On 5/15/2014 2:57 PM, LizR wrote:
Comp and the capsule theory of memory (and "Memento") suggest that a "person" is a series of person-moments, each of which is considered to last somewhere around 1/10th of a second (it could be longer or shorter and the idea would still hold) and assumed be the same person due to being linked by memories.

I think there's an implicit assumption here that 'person-moments' refers only to conscious thoughts. Subconscious thoughts, e.g. information processing, may take longer and overlap and occur in different parts of the brain. Just because they are not conscious thoughts, I don't think we can ignore them. After all, acting from habit, "without thinking", is part of a person's character.

Generally this is considered to be because of physical continuity, but comp-style thought experiments, at least, can deconstruct that idea. The question is whether physical continuity has some bearing on identity, or is just incidental (i.e. nature hasn't found any other way to do it). The usual argument against the importance of physical continuity is that we replace our cells - even our brain cells, apparently - every few hours/days/years/whatever.

I don't think we replace our brain cells, but even if we do, isn't the fact that they are replaced and the replacements are functionally similar important to who we are?

And more specifically, the atoms involved in a thought might go on to do something else - take part in a different thought, form a memory, pay a visit to the big toe... they're constantly being moved around, even without being lost from the system.
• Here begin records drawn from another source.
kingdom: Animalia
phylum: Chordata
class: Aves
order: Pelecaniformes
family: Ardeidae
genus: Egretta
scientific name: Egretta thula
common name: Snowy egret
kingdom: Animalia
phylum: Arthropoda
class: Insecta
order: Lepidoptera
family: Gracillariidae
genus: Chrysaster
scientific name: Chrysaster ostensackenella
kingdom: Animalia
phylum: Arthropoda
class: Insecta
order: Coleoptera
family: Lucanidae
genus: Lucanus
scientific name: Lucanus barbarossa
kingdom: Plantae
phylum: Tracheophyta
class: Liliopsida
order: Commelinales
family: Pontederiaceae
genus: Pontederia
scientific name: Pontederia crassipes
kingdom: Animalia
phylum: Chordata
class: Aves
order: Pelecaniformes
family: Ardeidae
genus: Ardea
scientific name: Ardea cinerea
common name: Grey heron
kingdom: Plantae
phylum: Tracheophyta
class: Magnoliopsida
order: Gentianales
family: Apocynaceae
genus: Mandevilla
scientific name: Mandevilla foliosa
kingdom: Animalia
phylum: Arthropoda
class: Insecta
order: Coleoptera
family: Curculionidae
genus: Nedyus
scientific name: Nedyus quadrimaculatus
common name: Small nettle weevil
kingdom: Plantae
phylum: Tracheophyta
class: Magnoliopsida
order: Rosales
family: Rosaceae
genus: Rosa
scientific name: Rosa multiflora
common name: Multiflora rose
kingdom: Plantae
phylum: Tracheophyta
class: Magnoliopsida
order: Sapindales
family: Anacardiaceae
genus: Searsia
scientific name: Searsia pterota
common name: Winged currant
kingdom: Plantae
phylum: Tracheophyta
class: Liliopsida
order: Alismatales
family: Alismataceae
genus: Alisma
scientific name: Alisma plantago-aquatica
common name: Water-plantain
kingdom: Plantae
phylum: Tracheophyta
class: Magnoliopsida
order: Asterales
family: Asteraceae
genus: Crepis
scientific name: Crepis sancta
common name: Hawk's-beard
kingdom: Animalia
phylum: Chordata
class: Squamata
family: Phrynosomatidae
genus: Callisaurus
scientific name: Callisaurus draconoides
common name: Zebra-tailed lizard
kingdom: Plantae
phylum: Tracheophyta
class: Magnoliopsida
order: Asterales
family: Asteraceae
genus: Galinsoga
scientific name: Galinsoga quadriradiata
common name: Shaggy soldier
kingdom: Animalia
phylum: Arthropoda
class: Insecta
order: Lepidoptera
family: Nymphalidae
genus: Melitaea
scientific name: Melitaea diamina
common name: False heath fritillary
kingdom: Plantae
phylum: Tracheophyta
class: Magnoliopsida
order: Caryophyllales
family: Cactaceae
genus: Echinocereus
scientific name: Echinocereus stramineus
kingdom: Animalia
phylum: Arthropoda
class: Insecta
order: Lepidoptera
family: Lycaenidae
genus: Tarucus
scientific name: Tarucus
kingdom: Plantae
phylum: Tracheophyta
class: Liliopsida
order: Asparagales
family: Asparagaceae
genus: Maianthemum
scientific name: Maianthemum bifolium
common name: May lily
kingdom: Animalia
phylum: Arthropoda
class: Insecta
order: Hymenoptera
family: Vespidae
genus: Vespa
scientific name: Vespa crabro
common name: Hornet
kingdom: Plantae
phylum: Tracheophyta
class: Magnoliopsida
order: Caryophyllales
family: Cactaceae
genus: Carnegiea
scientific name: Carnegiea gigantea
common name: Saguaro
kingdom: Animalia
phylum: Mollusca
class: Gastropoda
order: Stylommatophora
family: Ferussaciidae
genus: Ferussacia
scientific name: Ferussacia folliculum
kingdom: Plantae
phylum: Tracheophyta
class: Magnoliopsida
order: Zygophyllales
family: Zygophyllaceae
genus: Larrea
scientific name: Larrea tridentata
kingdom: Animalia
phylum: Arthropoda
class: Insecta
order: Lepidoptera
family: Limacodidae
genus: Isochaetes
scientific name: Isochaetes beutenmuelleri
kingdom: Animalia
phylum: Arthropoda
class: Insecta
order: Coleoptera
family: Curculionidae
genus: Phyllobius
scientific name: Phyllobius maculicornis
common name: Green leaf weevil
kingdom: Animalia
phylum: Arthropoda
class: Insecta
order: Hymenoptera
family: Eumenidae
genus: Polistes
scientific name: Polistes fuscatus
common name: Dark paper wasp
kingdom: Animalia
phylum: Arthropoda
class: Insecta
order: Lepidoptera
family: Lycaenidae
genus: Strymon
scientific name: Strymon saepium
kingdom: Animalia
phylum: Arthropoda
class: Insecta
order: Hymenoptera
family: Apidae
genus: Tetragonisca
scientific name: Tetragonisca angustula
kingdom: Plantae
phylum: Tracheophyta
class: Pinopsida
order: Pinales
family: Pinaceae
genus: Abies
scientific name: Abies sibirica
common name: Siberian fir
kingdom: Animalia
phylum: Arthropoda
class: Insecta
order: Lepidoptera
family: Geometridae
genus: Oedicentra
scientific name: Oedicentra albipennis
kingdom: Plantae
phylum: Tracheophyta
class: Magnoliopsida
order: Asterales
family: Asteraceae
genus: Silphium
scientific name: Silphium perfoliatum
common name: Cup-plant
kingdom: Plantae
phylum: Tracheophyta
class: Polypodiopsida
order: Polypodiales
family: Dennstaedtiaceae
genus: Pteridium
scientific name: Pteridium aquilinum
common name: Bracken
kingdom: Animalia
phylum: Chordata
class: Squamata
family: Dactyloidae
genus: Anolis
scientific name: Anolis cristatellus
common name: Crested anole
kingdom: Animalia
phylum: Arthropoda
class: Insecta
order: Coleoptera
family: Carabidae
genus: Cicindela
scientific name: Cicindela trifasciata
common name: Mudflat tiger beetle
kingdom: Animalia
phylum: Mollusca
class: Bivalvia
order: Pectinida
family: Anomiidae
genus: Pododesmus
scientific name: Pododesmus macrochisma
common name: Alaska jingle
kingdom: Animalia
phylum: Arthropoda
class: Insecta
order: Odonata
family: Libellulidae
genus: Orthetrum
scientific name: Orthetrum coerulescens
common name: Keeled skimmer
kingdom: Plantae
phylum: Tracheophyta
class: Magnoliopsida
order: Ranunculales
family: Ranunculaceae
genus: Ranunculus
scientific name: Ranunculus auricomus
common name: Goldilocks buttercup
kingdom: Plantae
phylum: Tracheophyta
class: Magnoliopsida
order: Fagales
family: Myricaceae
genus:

Replacing atoms is not problematic since we think any two of the same species are strictly identical. The question is whether the brain could be implemented in some completely different medium and still instantiate the same consciousness. I think it could only do so approximately - so it might be close enough to fool your friends but still not be exactly you. But does this imply, per Bruno's MGA, that no physical instantiation is needed at all - just the existence in Platonia of those computations is enough? I think the argument only proves that there could be another world, in which you are instantiated in whatever is the physics of that world, e.g. Turing machine computations.